Após esse parecer da PGR, Fux submeteu a questão ao plenário virtual do Supremo, em sessão que se inicia às 18h desta quarta e pode ir até a próxima segunda-feira. Nessa sessão, todos os ministros da Corte poderão votar sobre qual regra valerá para a hipotética eleição indireta.
Caso prevaleça o entendimento de que a eleição é indireta, o prazo para sua realização não muda, em tese, mesmo com o adiamento da convocação. A legislação estadual diz que a eleição indireta acontece exatos 30 dias após a dupla vacância, que ficou caracterizada com a renúncia de Castro na segunda-feira.
Um dos efeitos do adiamento da convocação, por outro lado, é jogar para frente o prazo de inscrição dos candidatos. Esse prazo, de acordo com a norma estadual, é de cinco dias úteis a partir da convocação da eleição.
Impacto da cassação de Bacellar
Além da incerteza sobre as regras e o tipo de eleição, Couto também afirmou que é preciso aguardar a concretização dos impactos da cassação do mandato do presidente afastado da Alerj, Rodrigo Bacellar (União), decidida na terça pelo TSE no julgamento do caso Ceperj. A Corte Eleitoral determinou a retotalização dos votos da eleição para deputado estadual, excluindo-se os votos obtidos por Bacellar, o que pode mudar a composição das bancadas partidárias na Alerj.

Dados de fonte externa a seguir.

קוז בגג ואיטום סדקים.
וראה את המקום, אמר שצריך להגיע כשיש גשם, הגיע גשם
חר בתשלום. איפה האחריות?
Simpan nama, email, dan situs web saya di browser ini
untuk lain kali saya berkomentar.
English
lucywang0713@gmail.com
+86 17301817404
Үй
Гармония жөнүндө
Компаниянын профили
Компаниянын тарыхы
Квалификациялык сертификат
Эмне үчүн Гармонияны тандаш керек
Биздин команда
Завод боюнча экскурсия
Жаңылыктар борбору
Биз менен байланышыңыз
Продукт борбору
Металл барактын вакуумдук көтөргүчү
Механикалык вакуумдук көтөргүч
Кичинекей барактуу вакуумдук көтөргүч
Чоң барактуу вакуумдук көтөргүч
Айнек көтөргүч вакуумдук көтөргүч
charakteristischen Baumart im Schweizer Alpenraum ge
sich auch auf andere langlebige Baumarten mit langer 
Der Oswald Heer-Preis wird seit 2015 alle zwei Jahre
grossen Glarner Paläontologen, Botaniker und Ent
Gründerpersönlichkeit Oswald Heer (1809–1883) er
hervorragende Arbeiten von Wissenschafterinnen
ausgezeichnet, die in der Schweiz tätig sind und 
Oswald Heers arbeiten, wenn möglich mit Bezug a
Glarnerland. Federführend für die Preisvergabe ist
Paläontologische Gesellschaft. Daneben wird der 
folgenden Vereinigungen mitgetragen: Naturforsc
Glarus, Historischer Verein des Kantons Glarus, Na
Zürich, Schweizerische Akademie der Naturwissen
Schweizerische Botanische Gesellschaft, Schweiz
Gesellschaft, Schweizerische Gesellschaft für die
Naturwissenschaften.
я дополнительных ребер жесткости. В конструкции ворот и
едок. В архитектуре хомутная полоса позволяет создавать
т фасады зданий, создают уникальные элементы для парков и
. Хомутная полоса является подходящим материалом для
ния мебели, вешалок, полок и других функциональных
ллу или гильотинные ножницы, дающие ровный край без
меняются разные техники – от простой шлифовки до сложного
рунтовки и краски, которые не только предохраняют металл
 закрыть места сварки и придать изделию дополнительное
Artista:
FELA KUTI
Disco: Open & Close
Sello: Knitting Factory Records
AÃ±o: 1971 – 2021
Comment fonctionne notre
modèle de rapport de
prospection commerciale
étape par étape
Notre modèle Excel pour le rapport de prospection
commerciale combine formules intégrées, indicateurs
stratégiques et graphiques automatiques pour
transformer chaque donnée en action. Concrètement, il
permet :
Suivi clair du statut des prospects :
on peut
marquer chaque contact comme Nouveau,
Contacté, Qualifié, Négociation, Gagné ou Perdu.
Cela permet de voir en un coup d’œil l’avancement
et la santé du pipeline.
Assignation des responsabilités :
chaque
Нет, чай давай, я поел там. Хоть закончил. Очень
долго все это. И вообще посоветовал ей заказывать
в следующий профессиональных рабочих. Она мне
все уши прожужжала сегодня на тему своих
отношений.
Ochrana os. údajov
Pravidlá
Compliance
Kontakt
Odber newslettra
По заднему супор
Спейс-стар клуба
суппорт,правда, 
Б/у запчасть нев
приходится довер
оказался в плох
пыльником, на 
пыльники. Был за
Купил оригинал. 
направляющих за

Caso o substituto de Castro seja escolhido de forma indireta, todos os 70 deputados estaduais votam para governador. Antes, porém, os deputados também terão que eleger um novo presidente da Alerj, dada a vacância do cargo de Bacellar. Este novo presidente da Alerj passará a conduzir o estado no lugar de Couto, e ficará responsável por supervisionar a eleição-tampão, seja ela direta ou indireta.
— Com essa situação (de Bacellar) abre-se a perspectiva para a presidência da Alerj. Deve ser vista com calma porque ao cassar o deputado o TSE manifestou a necessidade de fazer a recontagem dos votos para saber qual deputado vai entrar no lugar. Por mais que seja um deputado somente, ele pode ser candidato a presidência da Alerj. É um direito dele essa postulação. Podemos ter uma eleição decidida por um voto. Esse deputado torna-se de muita relevância nesse momento — explicou o desembargador Ricardo Couto.
Nos bastidores, há quem defenda que o magistrado permaneça em exercício do governo até o final do ano. Perguntado sobre essa possibilidade, ele não negou, mas a todo momento disse que ficaria por, no máximo, 30 ou 40 dias:
— Se isso acontecer, significa que algumas situações não previstas estarão ocorrendo. Em um primeiro momento, eu confesso que não posso aqui antever quais seriam essas questões. Tudo pode acontecer — diz ele.